# Endurance found - impressive stuff



## GMJ (Jun 24, 2014)

This caught my eye this morning...

https://www.bbc.com/news/science-environment-60662541


----------



## Pudsey_Bear (Sep 25, 2008)

To go with it


----------



## barryd (May 9, 2008)

That second video Kev shows an incredible story. How the hell they endured that is beyond me. Even more incredible and sad is that Shackleton died just five years later of a heart attack.


----------



## raynipper (Aug 4, 2008)

Daft game walking about in the snow. Bad enough in Yorks.

Ray.


----------



## Pudsey_Bear (Sep 25, 2008)

barryd said:


> That second video Kev shows an incredible story. How the hell they endured that is beyond me. Even more incredible and sad is that Shackleton died just five years later of a heart attack.

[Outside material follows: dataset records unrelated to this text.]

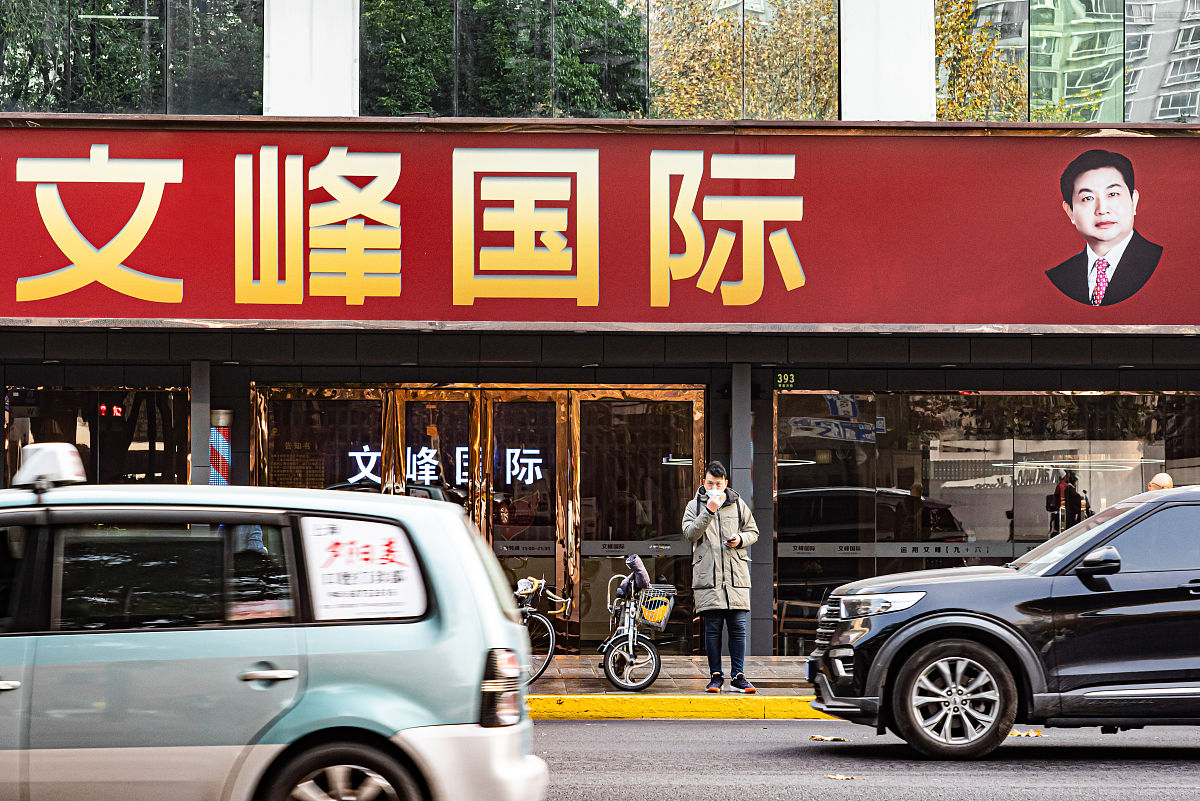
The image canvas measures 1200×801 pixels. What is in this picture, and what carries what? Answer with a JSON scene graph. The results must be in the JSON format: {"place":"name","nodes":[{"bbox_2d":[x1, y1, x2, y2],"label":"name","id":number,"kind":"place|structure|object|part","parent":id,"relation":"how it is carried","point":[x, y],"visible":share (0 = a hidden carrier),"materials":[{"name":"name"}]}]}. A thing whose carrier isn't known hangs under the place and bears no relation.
{"place":"outdoors","nodes":[
{"label":"outdoors","id":0,"kind":"place"},
{"bbox_2d":[0,0,1199,669],"label":"building","id":1,"kind":"structure","parent":0,"point":[1189,342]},
{"bbox_2d":[3,385,190,488],"label":"window","id":2,"kind":"structure","parent":1,"relation":"in","point":[57,391],"materials":[{"name":"glass"}]},
{"bbox_2d":[98,403,125,418],"label":"sign","id":3,"kind":"object","parent":1,"relation":"attached to","point":[116,409],"visible":0.76,"materials":[{"name":"red"}]},
{"bbox_2d":[0,0,260,116],"label":"window","id":4,"kind":"structure","parent":1,"relation":"in","point":[111,19],"materials":[{"name":"clear glass"}]},
{"bbox_2d":[209,408,232,485],"label":"striped pole","id":5,"kind":"object","parent":1,"relation":"attached to","point":[221,416],"visible":0.43,"materials":[{"name":"multicoloured plastic"}]},
{"bbox_2d":[264,0,358,115],"label":"white pillar","id":6,"kind":"structure","parent":1,"relation":"attached to","point":[325,29],"materials":[{"name":"white"}]},
{"bbox_2d":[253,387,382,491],"label":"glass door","id":7,"kind":"structure","parent":1,"relation":"in","point":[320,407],"materials":[{"name":"glass"}]},
{"bbox_2d":[254,381,701,653],"label":"glass door","id":8,"kind":"structure","parent":1,"relation":"in","point":[700,400],"materials":[{"name":"glass"}]},
{"bbox_2d":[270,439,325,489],"label":"sign","id":9,"kind":"object","parent":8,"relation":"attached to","point":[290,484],"visible":0.6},
{"bbox_2d":[341,445,545,488],"label":"neon sign","id":10,"kind":"object","parent":8,"relation":"attached to","point":[351,479],"visible":0.61,"materials":[{"name":"white plastic"}]},
{"bbox_2d":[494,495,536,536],"label":"heart decoration","id":11,"kind":"object","parent":8,"relation":"attached to","point":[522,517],"visible":0.85,"materials":[{"name":"red"}]},
{"bbox_2d":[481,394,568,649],"label":"glass door","id":12,"kind":"structure","parent":1,"relation":"in","point":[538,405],"materials":[{"name":"glass"}]},
{"bbox_2d":[357,0,837,119],"label":"window","id":13,"kind":"structure","parent":1,"relation":"in","point":[381,19],"materials":[{"name":"glass"}]},
{"bbox_2d":[0,125,1199,323],"label":"shop sign","id":14,"kind":"object","parent":1,"relation":"attached to","point":[85,307],"visible":0.95,"materials":[{"name":"red"}]},
{"bbox_2d":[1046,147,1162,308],"label":"portrait","id":15,"kind":"object","parent":14,"relation":"attached to","point":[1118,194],"visible":0.95,"materials":[{"name":"black"}]},
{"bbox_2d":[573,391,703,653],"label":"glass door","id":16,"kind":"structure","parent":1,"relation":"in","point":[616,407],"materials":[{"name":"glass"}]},
{"bbox_2d":[773,370,797,389],"label":"house number","id":17,"kind":"object","parent":1,"relation":"attached to","point":[780,379],"visible":0.85,"materials":[{"name":"green"}]},
{"bbox_2d":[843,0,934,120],"label":"white pillar","id":18,"kind":"structure","parent":1,"relation":"attached to","point":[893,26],"materials":[{"name":"white"}]},
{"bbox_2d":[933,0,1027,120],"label":"window","id":19,"kind":"structure","parent":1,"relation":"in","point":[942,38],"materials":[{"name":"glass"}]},
{"bbox_2d":[776,389,1199,652],"label":"shop window","id":20,"kind":"structure","parent":1,"relation":"in","point":[1111,400],"materials":[{"name":"glass"}]},
{"bbox_2d":[786,416,878,444],"label":"blue sign","id":21,"kind":"object","parent":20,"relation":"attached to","point":[818,428],"visible":0.93,"materials":[{"name":"blue"}]},
{"bbox_2d":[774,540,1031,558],"label":"strip","id":22,"kind":"object","parent":20,"relation":"attached to","point":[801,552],"visible":0.71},
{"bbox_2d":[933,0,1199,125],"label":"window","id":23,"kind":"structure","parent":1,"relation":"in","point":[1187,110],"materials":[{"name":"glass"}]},
{"bbox_2d":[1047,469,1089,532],"label":"person","id":24,"kind":"object","parent":1,"relation":"in","point":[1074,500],"visible":0.55},
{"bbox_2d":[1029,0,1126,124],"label":"window","id":25,"kind":"structure","parent":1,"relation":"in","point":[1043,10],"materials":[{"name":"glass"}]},
{"bbox_2d":[1123,0,1199,123],"label":"window","id":26,"kind":"structure","parent":1,"relation":"in","point":[1161,106],"materials":[{"name":"clear glass"}]},
{"bbox_2d":[528,656,815,701],"label":"pavement","id":27,"kind":"structure","parent":0,"point":[656,685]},
{"bbox_2d":[515,574,574,684],"label":"bicycle","id":28,"kind":"object","parent":27,"relation":"on","point":[550,648],"visible":0.48,"materials":[{"name":"metal"}]},
{"bbox_2d":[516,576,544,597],"label":"bicycle handlebar","id":29,"kind":"object","parent":28,"relation":"attached to","point":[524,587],"visible":0.74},
{"bbox_2d":[596,558,674,691],"label":"bicycle","id":30,"kind":"object","parent":27,"relation":"on","point":[630,645],"visible":0.92,"materials":[{"name":"metal"}]},
{"bbox_2d":[616,553,650,599],"label":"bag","id":31,"kind":"object","parent":30,"relation":"on","point":[635,561],"visible":0.9,"materials":[{"name":"purple fabric"}]},
{"bbox_2d":[634,584,675,626],"label":"bicycle basket","id":32,"kind":"object","parent":30,"relation":"attached to","point":[663,617],"visible":0.73,"materials":[{"name":"metal"}]},
{"bbox_2d":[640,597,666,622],"label":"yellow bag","id":33,"kind":"object","parent":32,"relation":"in","point":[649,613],"visible":0.73,"materials":[{"name":"yellow plastic"}]},
{"bbox_2d":[683,462,758,692],"label":"man","id":34,"kind":"object","parent":27,"relation":"on","point":[710,559],"visible":0.99},
{"bbox_2d":[725,535,738,544],"label":"phone","id":35,"kind":"object","parent":34,"relation":"in","point":[731,540],"visible":0.89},
{"bbox_2d":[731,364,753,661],"label":"pillar","id":36,"kind":"structure","parent":27,"relation":"on","point":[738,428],"materials":[{"name":"grey metal"}]},
{"bbox_2d":[532,715,1199,800],"label":"road","id":37,"kind":"structure","parent":0,"point":[726,732],"materials":[{"name":"grey asphalt"}]},
{"bbox_2d":[526,695,825,720],"label":"yellow curb","id":38,"kind":"structure","parent":37,"relation":"on","point":[588,713],"materials":[{"name":"yellow paint"}]},
{"bbox_2d":[808,734,846,742],"label":"leaf","id":39,"kind":"object","parent":37,"relation":"on","point":[816,736],"visible":0.91,"materials":[{"name":"yellow plant"}]},
{"bbox_2d":[825,773,858,780],"label":"leaf","id":40,"kind":"object","parent":37,"relation":"on","point":[837,776],"visible":0.93,"materials":[{"name":"brown"}]},
{"bbox_2d":[800,485,1199,759],"label":"black suv","id":41,"kind":"object","parent":37,"relation":"on","point":[900,634],"visible":0.99,"materials":[{"name":"metal"}]},
{"label":"headlight","id":42,"kind":"part","parent":41,"relation":"part of","materials":[{"name":"silver"}]},
{"label":"wheel","id":43,"kind":"part","parent":41,"relation":"part of","materials":[{"name":"silver metal"}]},
{"label":"mirror","id":44,"kind":"part","parent":41,"relation":"part of","materials":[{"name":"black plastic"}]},
{"bbox_2d":[1011,728,1043,737],"label":"leaf","id":45,"kind":"object","parent":37,"relation":"on","point":[1036,734],"visible":0.58,"materials":[{"name":"yellow plant"}]},
{"label":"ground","id":46,"kind":"structure","parent":0},
{"bbox_2d":[189,360,210,484],"label":"pillar","id":47,"kind":"structure","parent":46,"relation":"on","point":[193,444],"materials":[{"name":"grey metal"}]},
{"bbox_2d":[0,469,550,800],"label":"taxi","id":48,"kind":"object","parent":46,"relation":"on","point":[433,720],"visible":0.99,"materials":[{"name":"metal"}]},
{"bbox_2d":[10,442,87,490],"label":"taxi sign","id":49,"kind":"object","parent":48,"relation":"on","point":[55,461],"visible":0.87,"materials":[{"name":"white plastic"}]},
{"label":"door handle","id":50,"kind":"part","parent":48,"relation":"part of","materials":[{"name":"silver metal"}]},
{"label":"wheel","id":51,"kind":"part","parent":48,"relation":"part of","materials":[{"name":"rubber"}]},
{"bbox_2d":[299,515,427,621],"label":"car window","id":52,"kind":"object","parent":48,"relation":"attached to","point":[386,570],"visible":0.97,"materials":[{"name":"white"}]},
{"label":"taillight","id":53,"kind":"part","parent":48,"relation":"part of","materials":[{"name":"red plastic"}]},
{"bbox_2d":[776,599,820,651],"label":"chair","id":54,"kind":"object","parent":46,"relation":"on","point":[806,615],"visible":0.52,"materials":[{"name":"brown wood"}]},
{"bbox_2d":[1147,472,1173,491],"label":"person","id":55,"kind":"object","parent":46,"relation":"on","point":[1158,477],"visible":0.19}
]}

Yes I thought some might like it, you have to admire the courage of men back then.


----------



## Drew (May 30, 2005)

In 2014 I along with fourteen others completed the 32 mile route that Shackleton took across South Georgia Island from Peggotty Camp across to Stromness Bay Whaling Station.


----------



## jiwawa (Jun 22, 2007)

I like my travels but I wouldn't like that!


----------



## JanHank (Mar 29, 2015)

They were certainly made of different stuff to what we are now.


----------



## GMJ (Jun 24, 2014)

JanHank said:


> They were certainly made of different stuff to what we are now.


Certainly were Jan.

The only snowflakes they came across came from the skies unlike today


----------



## Pudsey_Bear (Sep 25, 2008)

Yes you were too young to be there mate


boom tish.


----------



## GMJ (Jun 24, 2014)

Pudsey_Bear said:


> Yes you were too young to be there mate
> 
> boom tish.


Nah you lost me there mate tbh


----------



## Pudsey_Bear (Sep 25, 2008)

Think about it.


----------